Devant la justice

En apparence du moins, il n’a plus rien de ce beau-père tyrannique qui faisait subir les pires outrages à deux jeunes adolescentes. Jules, appelons-le ainsi, est un être amoindri par l’âge, la maladie – un cancer de la langue invalidant – et par douze longues années de prison.

C’est pourtant contre ce vieil homme de 68 ans, voûté et somnolent, que le procureur général vaudois Eric Cottier a demandé l’application d’une nouvelle disposition très controversée du code pénal. Cette disposition permet au juge de modifier a posteriori la sanction infligée à un condamné afin de le maintenir sous les verrous une fois sa peine purgée et d’éviter ainsi une récidive.

«Exercice impossible»

C’est une première cantonale et peut-être même nationale. Aucune jurisprudence n’est encore disponible pour préciser les contours d’une disposition dont tout le monde s’accorde à dire le plus grand mal. Pierre Bruttin, le président du Tribunal d’arrondissement de La Côte, n’a pas hésité mardi à pester contre cet article «infernal», «pondu par le législateur dans un moment d’hallucinations répétées» et qui confine les juges à un «exercice impossible».

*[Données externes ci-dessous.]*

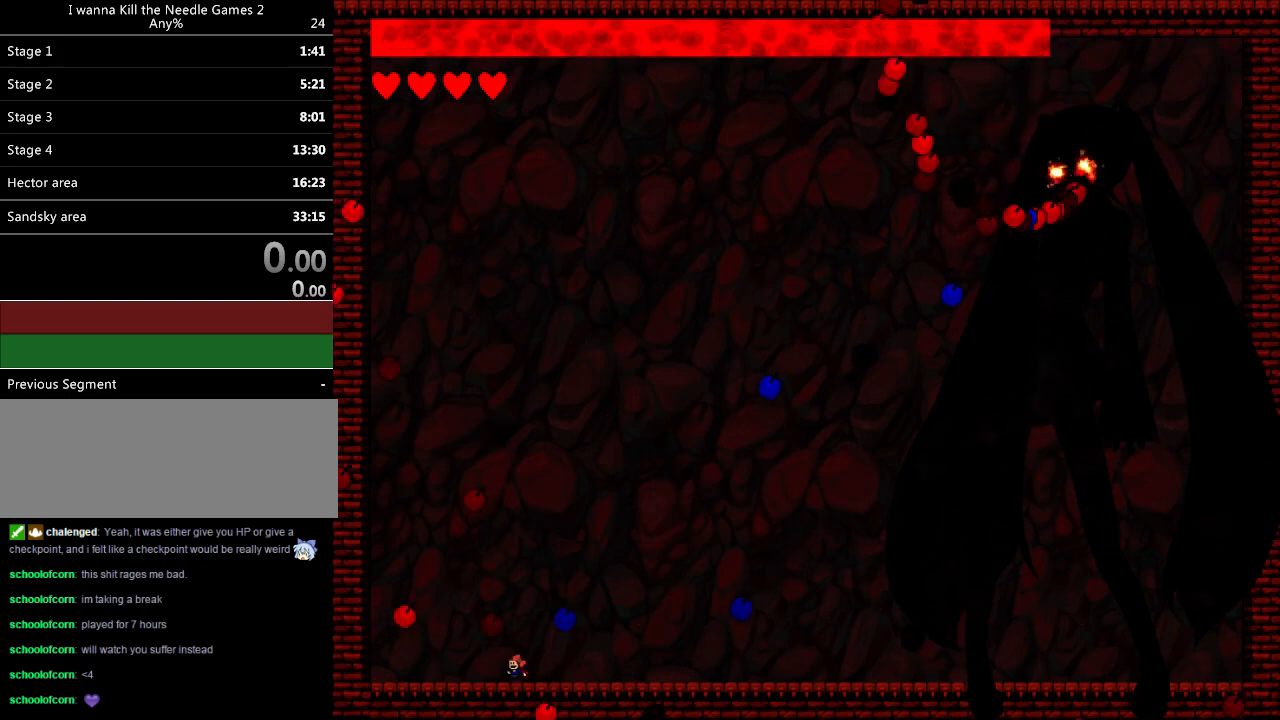
{"keys": [], "events": [[80, "left", "down"], [260, "left", "up"], [300, "left", "down"], [460, "left", "up"]]}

Cet exercice d’équilibrisme implique une réflexion en deux temps. Le juge doit d’abord se demander si des faits nouveaux permettent d’établir que le condamné remplit aujourd’hui les conditions d’un internement.

Il faut ensuite – par une sorte de voyage dans le temps – démontrer que les conditions de cet internement étaient déjà remplies au moment du procès sans que le premier juge ait pu en avoir connaissance. «La très grande complication ne relève pas que de l’horlogerie», dira de son côté Eric Cottier.

Cet article peut-il s’appliquer à l’histoire pénale et personnelle de Jules? Ce dernier a été condamné en 1998 pour avoir abusé de ses deux belles-filles alors qu’elles avaient entre 11 et 16 ans. A l’occasion du procès, l’expert avait relevé les traits pervers de cet homme sans toutefois préconiser d’internement. La question n’a visiblement pas été longuement examinée à une époque où les longues peines étaient encore considérées comme le meilleur moyen d’assurer la sécurité publique. Jules a été condamné à 11 ans et demi de prison. Durant sa détention, l’intéressé a encore fait des montages de photos pornographiques avec le visage de ses victimes. Il a écopé de 10 mois supplémentaires pour ces faits.

Libération prochaine

Inaccessible à toute thérapie – «ces entretiens ne servent à rien, ça me démolit moralement», dira-t-il à l’audience –, Jules aura purgé l’entier de sa peine le 9 novembre prochain. Personne ne s’est hasardé à octroyer une libération conditionnelle à cet homme qui n’a pas vraiment pris conscience du mal causé. Et l’Office d’exécution des peines, qui a alerté le procureur général, s’inquiète aujourd’hui de voir sortir ce pensionnaire.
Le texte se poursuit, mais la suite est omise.